Q2 '23 Earnings Preview

Peraso (PRSO) reports Q2 ’23 results after the close next Monday, August 14. We expect the print to be largely in line with our projections, which are slightly above consensus. Recall that management refrained from providing guidance for the quarter due to uncertainty over the timing and revenue recognition surrounding two potentially significant transactions. As such, both our estimates and the Street’s reflect expectations that the inventory correction affecting the semiconductor industry reduced revenue on a sequential basis while leaving room for upside in the event Peraso secured one or more of the aforementioned opportunities. Our Q2 estimates include revenue of $4.5 million, adjusted EBITDA of $(1.7) million and non-GAAP EPS of $(0.08), slightly above consensus of $4.3 million, $(1.9) million, and $(0.10), respectively. We assume gross margin declines slightly on a sequential basis due to a lower mix of memory sales, while operating expenses also moderate as Peraso realizes the full benefit of cost actions taken earlier in the year.

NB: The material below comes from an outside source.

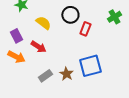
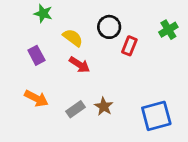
red arrow: (38, 47) -> (80, 65), moved
orange arrow: (16, 57) -> (36, 98), moved
blue square: (90, 66) -> (156, 116), moved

Exhibit I: Our Estimates Versus Consensus

Sources: K. Liu & Company LLC; FactSet Estimates

Since June, Peraso has announced product wins with Tachyon Networks, Jaguar Wave and Zinwell, demonstrating its technological leadership and share gains in the market for 60GHz mmWave solutions. Although it is unclear if any of these wins were among the more significant opportunities previously referenced, the continued traction leaves us comfortable with our estimates for Q2. As for the outlook, we surmise that the near-term will remain clouded by the combination of inventory correction headwinds and uncertainty over the timing and contribution from the larger deals in the pipeline. As such, we assume management may again opt for more qualitative than quantitative guidance for Q3. Regardless, we continue to believe the Peraso is poised for much stronger results in Q4 and beyond driven by momentum in the 60GHz market, a pull-forward in demand for its memory products and further conversion of its robust pipeline. Our price target remains $1.25 based on a FY ’23 EV/Sales multiple of 2x.

Our report with model and disclosures is available here.

Disclosure(s):

K. Liu & Company LLC (“the firm”) receives or intends to seek compensation from the companies covered in its research reports. The firm has received compensation from Peraso Inc. (PRSO) in the past 12 months for “Sponsored Research.”

Sponsored Research produced by the firm is paid for by the subject company in the form of an initial retainer and a recurring monthly fee. The analysis and recommendations in our Sponsored Research reports are derived from the same process and methodologies utilized in all of our research reports whether sponsored or not. The subject company does not review any aspect of our Sponsored Research reports prior to publication.